→ **Görev**: Aşağıdaki satırlardan ilkiyle "0.206777, 0.928260, -0.139384]]" içeren satır arasındakileri, iki uç da dahil olmak üzere, her satıra bir dize düşen bir JSON listesi olarak ifade edin; boş satırları dışarıda bırakın.
------
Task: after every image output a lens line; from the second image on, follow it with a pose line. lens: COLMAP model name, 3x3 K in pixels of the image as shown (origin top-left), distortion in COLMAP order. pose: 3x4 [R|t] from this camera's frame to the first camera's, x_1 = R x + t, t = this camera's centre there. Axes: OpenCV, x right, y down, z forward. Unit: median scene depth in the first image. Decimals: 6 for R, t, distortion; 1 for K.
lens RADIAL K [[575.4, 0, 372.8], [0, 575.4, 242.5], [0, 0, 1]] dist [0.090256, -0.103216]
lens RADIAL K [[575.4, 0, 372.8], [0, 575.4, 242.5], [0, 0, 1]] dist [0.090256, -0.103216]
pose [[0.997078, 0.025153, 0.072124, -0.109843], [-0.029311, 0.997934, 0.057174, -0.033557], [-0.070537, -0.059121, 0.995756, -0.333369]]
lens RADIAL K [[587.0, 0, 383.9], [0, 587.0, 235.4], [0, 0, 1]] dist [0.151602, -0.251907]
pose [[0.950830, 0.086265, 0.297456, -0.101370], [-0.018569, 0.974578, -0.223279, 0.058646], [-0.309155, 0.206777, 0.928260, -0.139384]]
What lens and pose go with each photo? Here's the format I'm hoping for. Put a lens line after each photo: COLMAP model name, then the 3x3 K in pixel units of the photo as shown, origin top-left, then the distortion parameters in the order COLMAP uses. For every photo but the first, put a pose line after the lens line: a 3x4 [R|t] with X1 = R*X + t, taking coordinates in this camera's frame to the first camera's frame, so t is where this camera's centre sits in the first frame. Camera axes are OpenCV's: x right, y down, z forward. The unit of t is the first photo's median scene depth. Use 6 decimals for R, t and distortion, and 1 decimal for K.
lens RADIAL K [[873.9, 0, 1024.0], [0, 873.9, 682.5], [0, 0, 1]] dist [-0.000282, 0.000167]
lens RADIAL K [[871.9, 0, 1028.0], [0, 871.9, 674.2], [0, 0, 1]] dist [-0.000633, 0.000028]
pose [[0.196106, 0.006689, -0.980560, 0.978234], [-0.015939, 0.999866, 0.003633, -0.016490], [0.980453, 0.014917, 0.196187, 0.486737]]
------
→ **Yazılı Yanıt**:
[
  "Task: after every image output a lens line; from the second image on, follow it with a pose line. lens: COLMAP model name, 3x3 K in pixels of the image as shown (origin top-left), distortion in COLMAP order. pose: 3x4 [R|t] from this camera's frame to the first camera's, x_1 = R x + t, t = this camera's centre there. Axes: OpenCV, x right, y down, z forward. Unit: median scene depth in the first image. Decimals: 6 for R, t, distortion; 1 for K.",
  "lens RADIAL K [[575.4, 0, 372.8], [0, 575.4, 242.5], [0, 0, 1]] dist [0.090256, -0.103216]",
  "lens RADIAL K [[575.4, 0, 372.8], [0, 575.4, 242.5], [0, 0, 1]] dist [0.090256, -0.103216]",
  "pose [[0.997078, 0.025153, 0.072124, -0.109843], [-0.029311, 0.997934, 0.057174, -0.033557], [-0.070537, -0.059121, 0.995756, -0.333369]]",
  "lens RADIAL K [[587.0, 0, 383.9], [0, 587.0, 235.4], [0, 0, 1]] dist [0.151602, -0.251907]",
  "pose [[0.950830, 0.086265, 0.297456, -0.101370], [-0.018569, 0.974578, -0.223279, 0.058646], [-0.309155, 0.206777, 0.928260, -0.139384]]"
]